The uncrewed craft took off from the Uchinoura Space Center in the southern Kagoshima region, with its liftoff livestreamed by the Japan Aerospace Exploration Agency.
Photo: AFP
However, a self-destruct signal was sent to the rocket less than 10 minutes later because of “positioning abnormalities,” project leader Yasuhiro Funo said.
The livestream was halted and presenters wearing hard-hats told viewers there had been a problem with the launch.
Funo told a news conference that a technical issue was detected before the third, and final, stage of the launch, just as the last booster was about to be ignited.
“We ordered the rocket’s destruction because if we cannot send it into the orbit that we planned, we don’t know where it will go,” he said, referring to safety concerns about where the machinery could fall.
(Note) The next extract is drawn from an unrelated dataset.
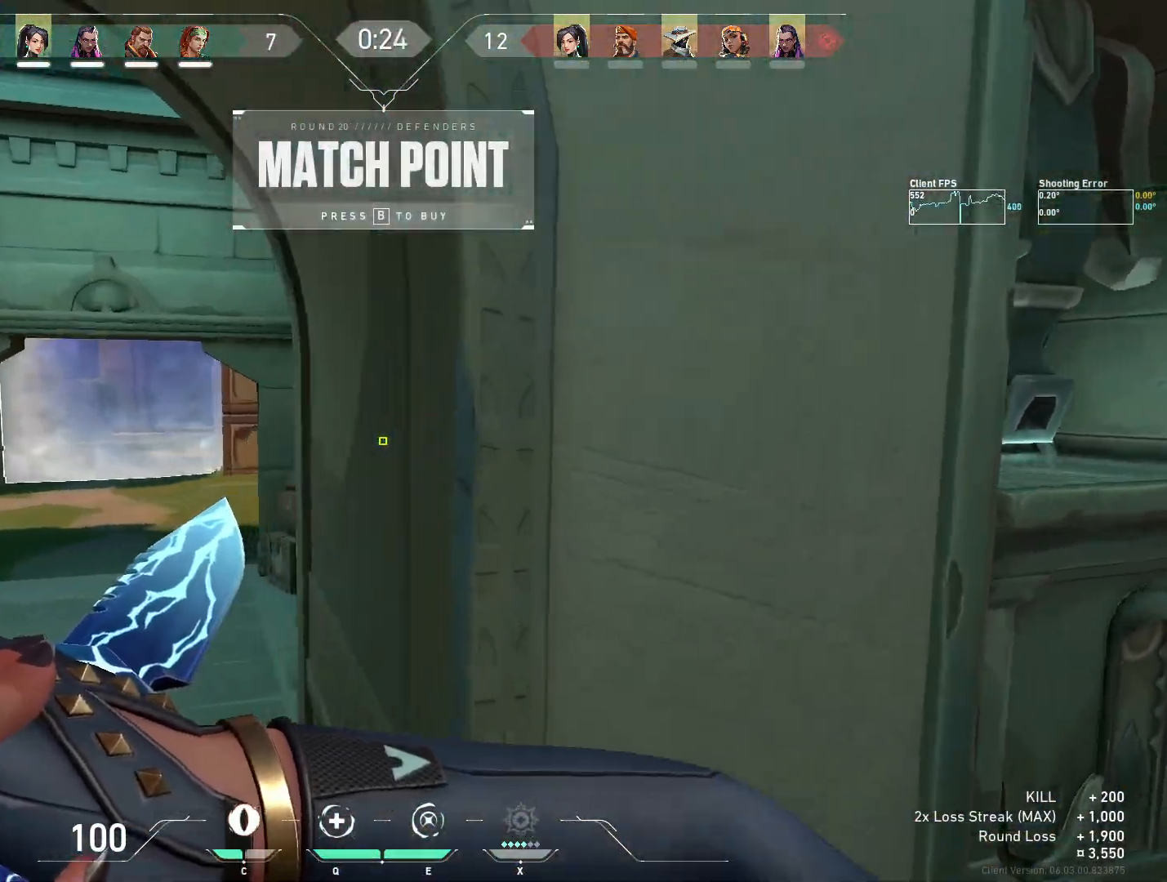
{"keys": ["w"], "mouse": [], "events": [[167, "a", "up"]]}
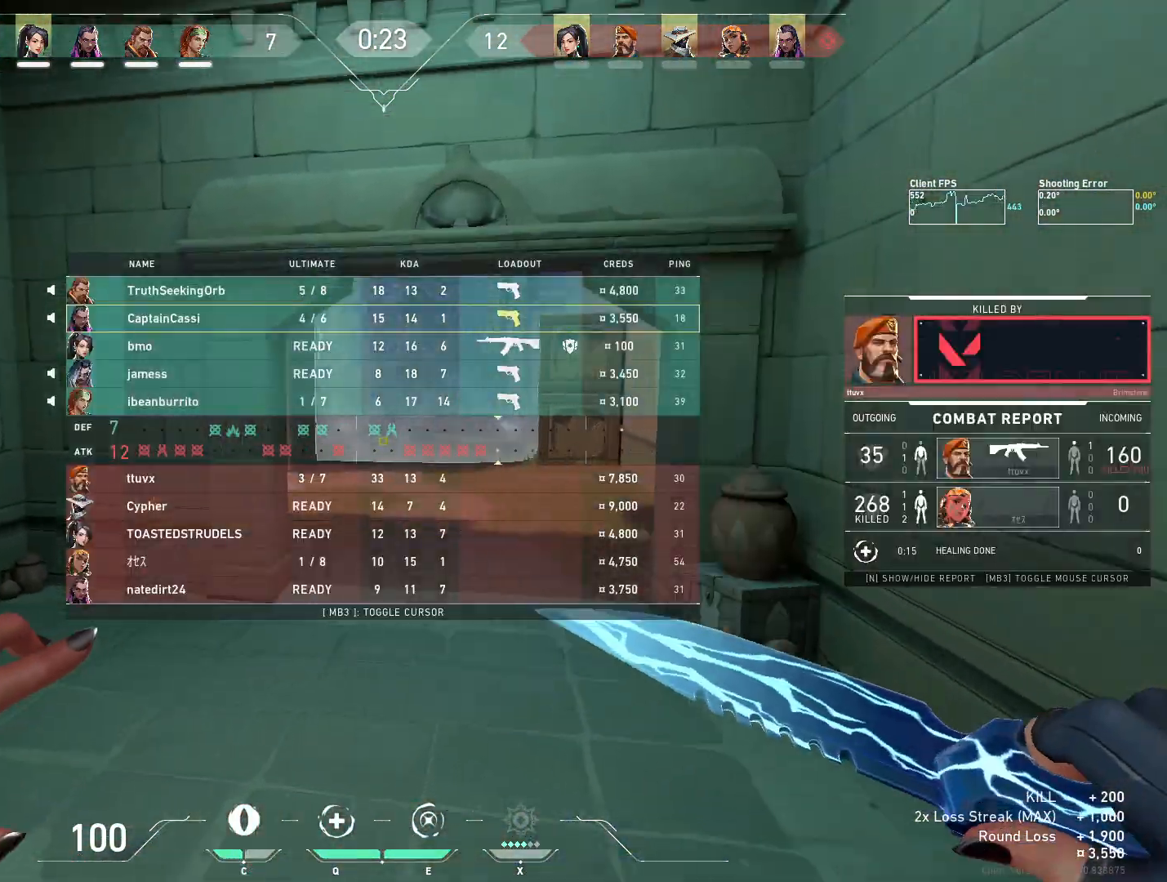
{"keys": ["d", "w"], "mouse": [], "events": [[400, "d", "down"]]}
After the mission was aborted, the rocket’s parts were assumed to have landed in the sea east of the Philippines, he added.
Japan’s last failed space launch was of a pair of spy satellites to monitor North Korea in 2003, and the only other time the space agency has sent a destroy order to a rocket was in 1999.
The 26m Epsilon-6 rocket had been carrying a box-shaped satellite due to orbit Earth for at least a year to carry out experiments, as well as eight micro-satellites.
Researchers and private companies had engineered new technologies to be tried out in space as part of the agency’s third Innovative Satellite Technology Demonstration program.
A fact sheet published by the agency showed that their gadgetry ranged from a “pulsed-plasma thruster” to an experiment in “harvesting energy with [a] lightweight integrated origami structure.”
The agency describes Epsilon as “a solid-fuel rocket designed to lower the threshold to space ... and usher in an age in which everyone can make active use of space.”
It is smaller than the country’s previous liquid-fueled model and a successor to the solid-fuel M-5 rocket, which was retired in 2006 due to its high cost.
Agency President Hiroshi Yamakawa apologized for the failure, saying the agency was “terribly sorry that we couldn’t meet the Japanese people’s expectations.”
“We will pour efforts into finding out the cause and will take countermeasures” to prevent a recurrence, Yamakawa said.
Japan’s space program is one of the world’s largest, and last week an astronaut sent by the agency, Koichi Wakata, flew to the International Space Station as part of the Crew-5 mission.
The agency has also been in the spotlight after its mission to the asteroid Ryugu by a space probe named Hayabusa-2, which collected pristine material from the celestial body that is now being analyzed for clues to the origins of life.